Nothing but the lines below from the one containing "FIGURE 10 |" through the one containing "Таблица 2 –" should appear in the answer, exact and without pictures.
_ _ _ _ _ _ _
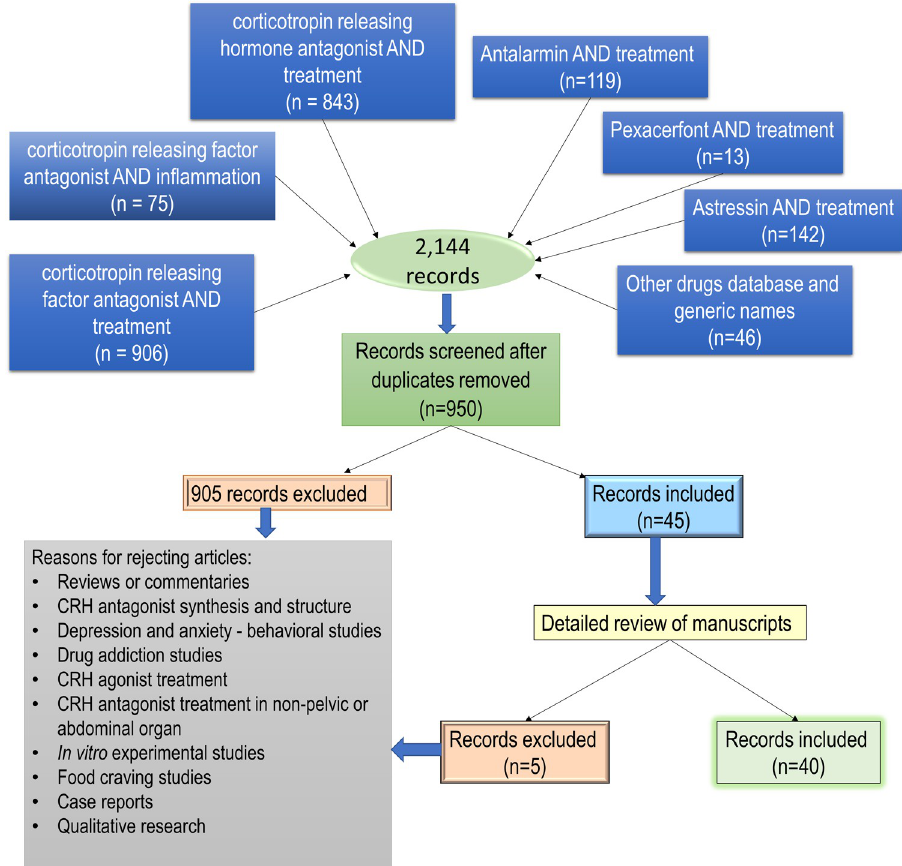
Fig 1. Article search results. Diagram depicting the number of articles found for the search strategies as established by the PRISMA guidelines.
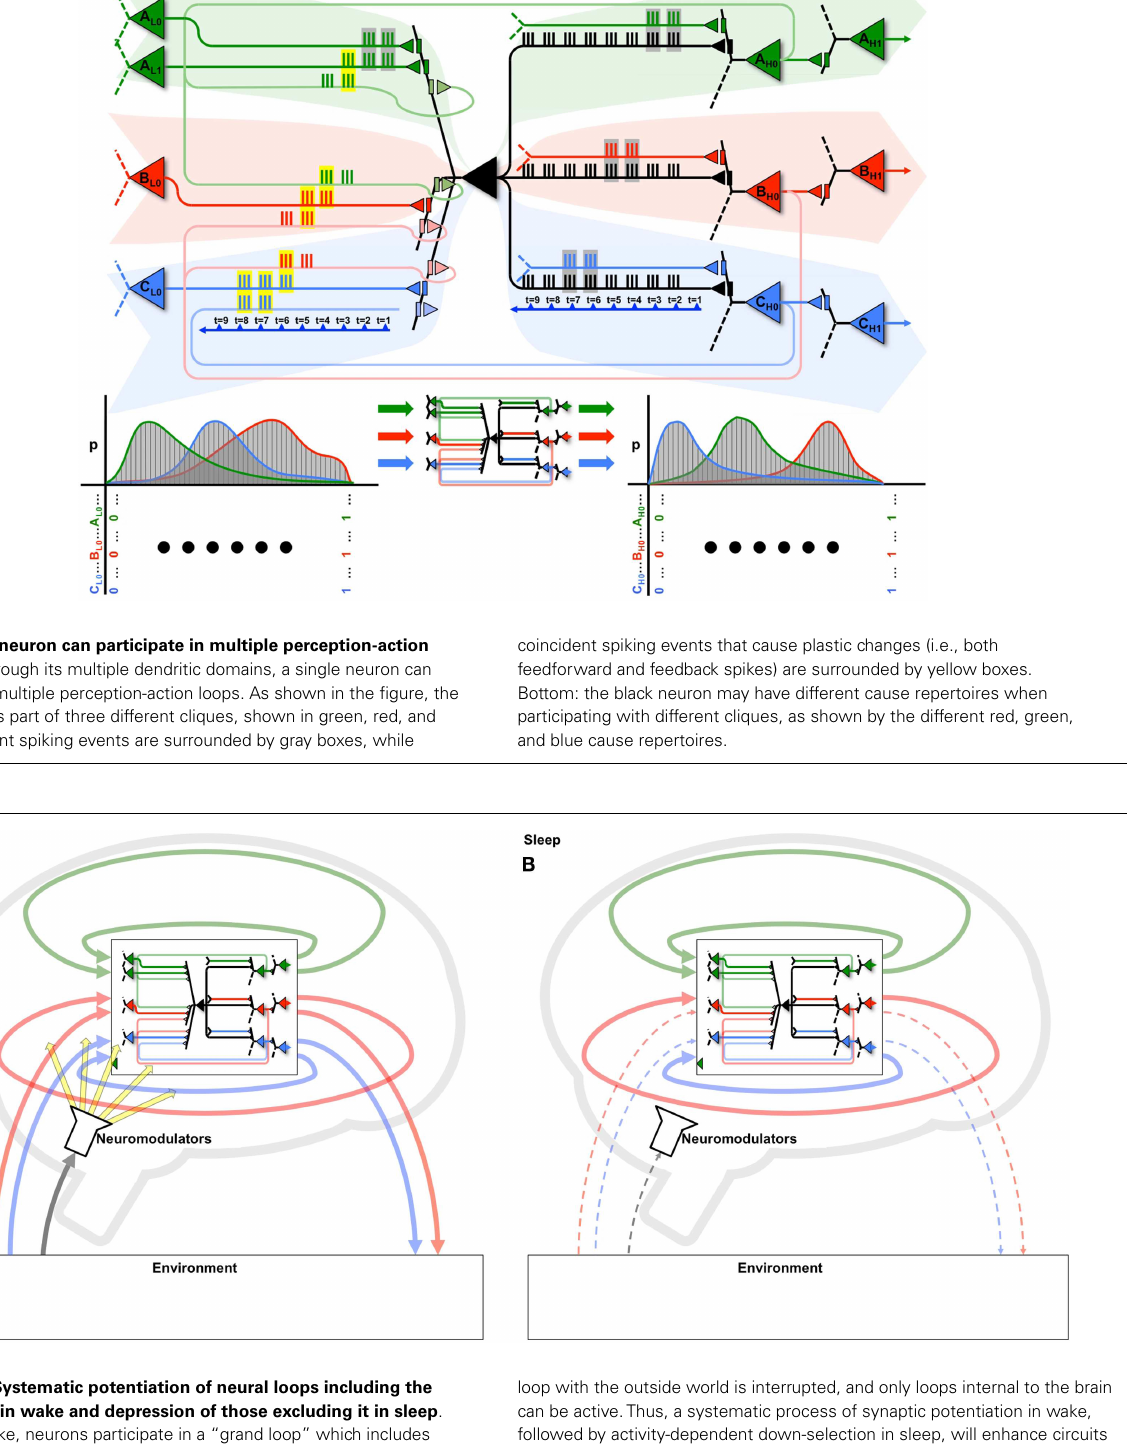
FIGURE 10 | Systematic potentiation of neural loops including the environment in wake and depression of those excluding it in sleep . (A) During wake, neurons participate in a “grand loop” which includes sensory input from and motor outputs to the outside world. During wake, synaptic potentiation leads to the formation of new memories by strengthening several perception-action loops. (B) During sleep, the grand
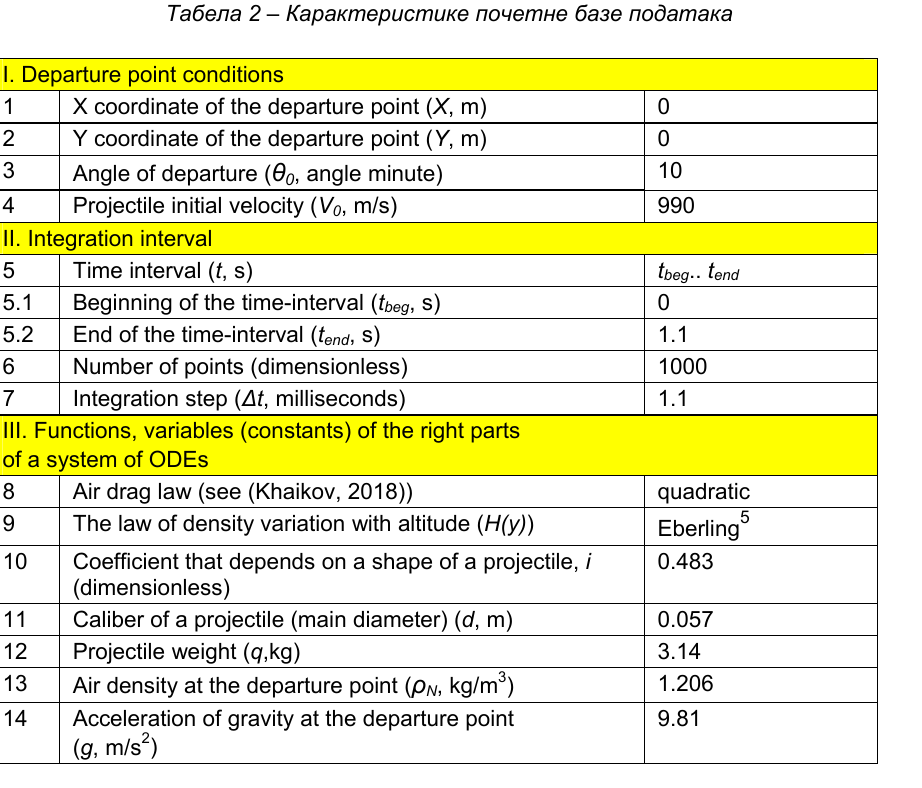
Таблица 2 – Характеристика исходных данных Табела 2 – Карактеристике почетне базе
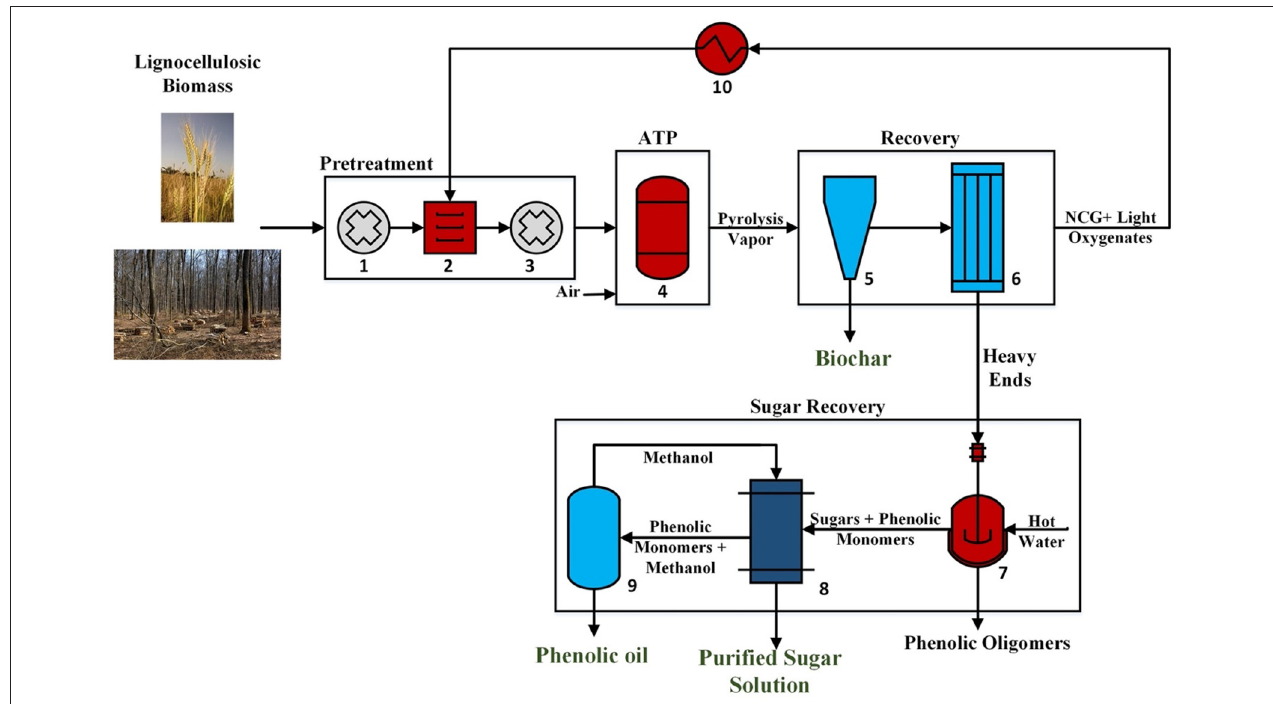
FIGURE 1 | Flow diagram of 250 ton/day lignocellulosic biomass-driven ATP system producing sugar, phenolic oil, and biochar.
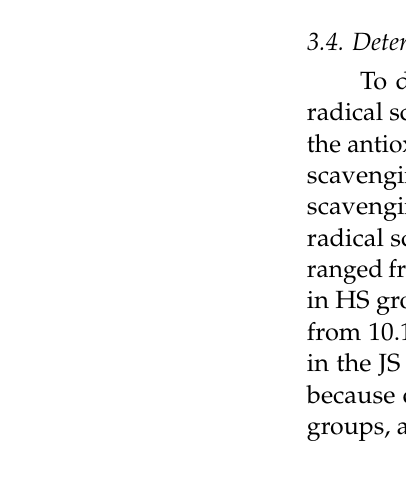
Table 3. Antioxidant capacities of the ethanolic extracts in C. lanceolata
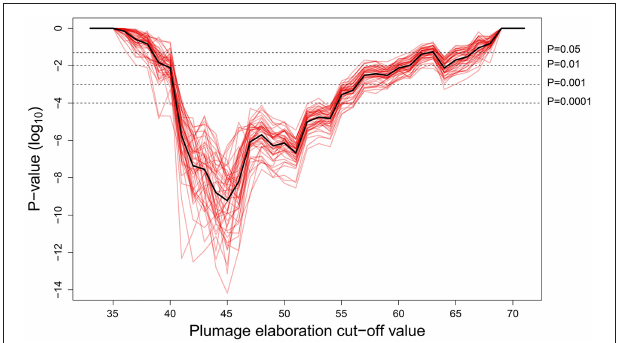
FIGURE 3 | Pagel correlation test P -values (Pagel, 1994) at all possible plumage elaboration cutoff values, for each of 50 phylogenetic trees from http://birdtree.org (Jetz et al., 2012). The black line indicates the mean of the 50 runs (red lines). Evidence of correlated evolution is strong ( < 0.0001) for all plumage cut-off values between 41 and 54.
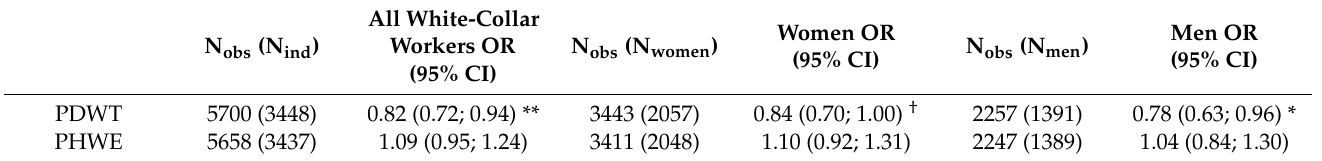
Table 2. White-collar workers. Odds ratio (OR) and 95% confidence interval (CI) of retired (1) vs. still in work (0) two years later in relation to PDWT and PHWE in dichotomised variables. Separate models.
_ _ _ _ _ _ _
* **Solution below**
FIGURE 10 | Systematic potentiation of neural loops including the environment in wake and depression of those excluding it in sleep . (A) During wake, neurons participate in a “grand loop” which includes sensory input from and motor outputs to the outside world. During wake, synaptic potentiation leads to the formation of new memories by strengthening several perception-action loops. (B) During sleep, the grand
Таблица 2 – Характеристика исходных данных Табела 2 – Карактеристике почетне базе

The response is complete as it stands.